*DIRECTIONS*
Give the count of lines that hold the word "quam" in this listing, with nothing added.

• • • •

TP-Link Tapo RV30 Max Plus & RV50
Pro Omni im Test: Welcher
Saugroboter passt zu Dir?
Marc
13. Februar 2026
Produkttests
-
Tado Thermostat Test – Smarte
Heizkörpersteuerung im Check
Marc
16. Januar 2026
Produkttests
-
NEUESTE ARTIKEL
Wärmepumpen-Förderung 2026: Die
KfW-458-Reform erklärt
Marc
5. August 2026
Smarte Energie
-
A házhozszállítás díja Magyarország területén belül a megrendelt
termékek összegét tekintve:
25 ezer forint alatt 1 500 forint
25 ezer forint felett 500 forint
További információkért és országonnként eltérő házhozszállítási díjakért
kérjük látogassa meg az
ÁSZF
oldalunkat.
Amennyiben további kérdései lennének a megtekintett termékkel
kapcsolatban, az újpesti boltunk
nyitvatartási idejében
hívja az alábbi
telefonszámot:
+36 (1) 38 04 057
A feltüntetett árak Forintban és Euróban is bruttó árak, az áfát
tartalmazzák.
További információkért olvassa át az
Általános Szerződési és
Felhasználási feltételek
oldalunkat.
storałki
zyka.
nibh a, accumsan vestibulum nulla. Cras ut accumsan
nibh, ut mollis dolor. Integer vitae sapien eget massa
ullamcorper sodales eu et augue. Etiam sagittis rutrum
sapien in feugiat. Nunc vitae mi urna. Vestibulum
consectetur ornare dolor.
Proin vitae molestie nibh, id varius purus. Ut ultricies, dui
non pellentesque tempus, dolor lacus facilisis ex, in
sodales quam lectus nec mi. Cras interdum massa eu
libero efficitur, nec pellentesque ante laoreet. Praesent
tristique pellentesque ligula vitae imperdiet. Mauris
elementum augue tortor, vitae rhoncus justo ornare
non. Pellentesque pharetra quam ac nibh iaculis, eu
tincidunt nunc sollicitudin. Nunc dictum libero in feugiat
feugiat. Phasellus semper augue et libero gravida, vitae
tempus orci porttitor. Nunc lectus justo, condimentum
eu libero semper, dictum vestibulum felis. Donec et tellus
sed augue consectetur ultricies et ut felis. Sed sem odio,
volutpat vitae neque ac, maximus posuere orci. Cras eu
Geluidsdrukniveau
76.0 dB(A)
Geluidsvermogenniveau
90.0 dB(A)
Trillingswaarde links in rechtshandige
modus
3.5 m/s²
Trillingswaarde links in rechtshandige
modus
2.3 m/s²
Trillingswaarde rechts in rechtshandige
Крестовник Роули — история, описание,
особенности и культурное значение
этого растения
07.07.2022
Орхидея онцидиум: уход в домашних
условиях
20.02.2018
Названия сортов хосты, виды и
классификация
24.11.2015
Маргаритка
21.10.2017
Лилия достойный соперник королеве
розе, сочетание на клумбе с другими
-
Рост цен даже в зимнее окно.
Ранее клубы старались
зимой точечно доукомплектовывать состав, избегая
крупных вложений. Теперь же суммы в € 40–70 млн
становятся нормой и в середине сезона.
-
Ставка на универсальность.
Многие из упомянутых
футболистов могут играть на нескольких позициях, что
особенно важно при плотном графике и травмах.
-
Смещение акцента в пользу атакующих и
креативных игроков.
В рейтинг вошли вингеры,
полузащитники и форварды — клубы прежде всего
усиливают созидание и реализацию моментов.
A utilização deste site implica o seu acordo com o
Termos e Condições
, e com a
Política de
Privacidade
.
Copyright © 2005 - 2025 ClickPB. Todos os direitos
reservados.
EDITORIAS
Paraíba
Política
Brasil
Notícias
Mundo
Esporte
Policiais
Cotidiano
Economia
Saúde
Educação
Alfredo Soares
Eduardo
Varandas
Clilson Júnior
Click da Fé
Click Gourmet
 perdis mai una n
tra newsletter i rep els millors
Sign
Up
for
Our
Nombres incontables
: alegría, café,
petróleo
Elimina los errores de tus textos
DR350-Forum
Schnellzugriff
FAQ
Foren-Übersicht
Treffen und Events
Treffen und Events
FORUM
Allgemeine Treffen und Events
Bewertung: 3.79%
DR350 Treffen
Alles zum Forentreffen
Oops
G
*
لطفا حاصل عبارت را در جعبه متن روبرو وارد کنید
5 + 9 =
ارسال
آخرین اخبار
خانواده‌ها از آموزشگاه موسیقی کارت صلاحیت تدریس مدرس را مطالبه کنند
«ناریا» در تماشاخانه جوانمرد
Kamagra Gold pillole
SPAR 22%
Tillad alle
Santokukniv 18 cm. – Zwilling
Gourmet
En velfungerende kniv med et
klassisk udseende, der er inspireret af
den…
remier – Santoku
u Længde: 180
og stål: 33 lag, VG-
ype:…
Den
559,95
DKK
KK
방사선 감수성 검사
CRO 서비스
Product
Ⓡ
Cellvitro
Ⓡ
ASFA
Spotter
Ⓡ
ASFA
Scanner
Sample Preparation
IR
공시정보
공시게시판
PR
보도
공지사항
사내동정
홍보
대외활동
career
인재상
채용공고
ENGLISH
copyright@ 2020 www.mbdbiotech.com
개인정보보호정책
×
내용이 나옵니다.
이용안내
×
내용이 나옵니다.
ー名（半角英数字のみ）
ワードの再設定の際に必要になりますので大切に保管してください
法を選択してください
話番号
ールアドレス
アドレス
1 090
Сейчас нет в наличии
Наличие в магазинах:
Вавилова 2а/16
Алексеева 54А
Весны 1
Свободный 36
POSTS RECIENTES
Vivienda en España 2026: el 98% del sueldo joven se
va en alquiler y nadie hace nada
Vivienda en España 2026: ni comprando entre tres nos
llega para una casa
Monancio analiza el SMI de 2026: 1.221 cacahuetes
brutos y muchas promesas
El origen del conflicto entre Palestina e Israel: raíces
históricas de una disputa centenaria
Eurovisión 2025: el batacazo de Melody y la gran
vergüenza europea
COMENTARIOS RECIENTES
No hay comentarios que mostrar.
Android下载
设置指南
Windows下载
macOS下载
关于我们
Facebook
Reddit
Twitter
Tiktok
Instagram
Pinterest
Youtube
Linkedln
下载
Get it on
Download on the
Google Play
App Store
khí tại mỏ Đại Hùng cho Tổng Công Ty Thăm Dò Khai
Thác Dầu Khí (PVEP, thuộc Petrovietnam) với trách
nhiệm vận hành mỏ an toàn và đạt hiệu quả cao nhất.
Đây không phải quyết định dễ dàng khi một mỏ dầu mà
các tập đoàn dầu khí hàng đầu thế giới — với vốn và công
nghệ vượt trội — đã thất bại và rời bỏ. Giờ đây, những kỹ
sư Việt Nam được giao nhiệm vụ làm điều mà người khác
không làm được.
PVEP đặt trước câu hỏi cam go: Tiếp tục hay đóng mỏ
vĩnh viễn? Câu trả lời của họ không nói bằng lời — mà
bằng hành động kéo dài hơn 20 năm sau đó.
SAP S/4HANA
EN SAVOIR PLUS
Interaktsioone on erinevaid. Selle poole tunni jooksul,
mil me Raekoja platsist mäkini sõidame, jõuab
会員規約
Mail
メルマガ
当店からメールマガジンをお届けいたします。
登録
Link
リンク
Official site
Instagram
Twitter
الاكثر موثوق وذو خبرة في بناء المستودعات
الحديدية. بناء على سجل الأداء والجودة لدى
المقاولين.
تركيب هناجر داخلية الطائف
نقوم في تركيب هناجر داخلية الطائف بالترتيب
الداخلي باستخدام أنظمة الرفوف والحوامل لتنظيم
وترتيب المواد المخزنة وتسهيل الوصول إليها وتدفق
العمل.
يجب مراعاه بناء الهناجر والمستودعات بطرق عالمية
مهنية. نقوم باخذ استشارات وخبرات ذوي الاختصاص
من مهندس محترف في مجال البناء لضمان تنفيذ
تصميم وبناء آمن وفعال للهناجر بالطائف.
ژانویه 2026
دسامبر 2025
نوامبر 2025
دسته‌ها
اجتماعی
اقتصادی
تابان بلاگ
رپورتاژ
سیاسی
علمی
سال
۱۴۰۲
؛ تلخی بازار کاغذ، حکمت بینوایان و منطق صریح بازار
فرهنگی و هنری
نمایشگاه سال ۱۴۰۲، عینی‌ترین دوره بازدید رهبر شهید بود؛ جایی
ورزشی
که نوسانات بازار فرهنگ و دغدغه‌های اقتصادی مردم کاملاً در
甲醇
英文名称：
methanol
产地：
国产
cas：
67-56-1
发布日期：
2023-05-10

• • • •

*YOUR RESPONSE*
2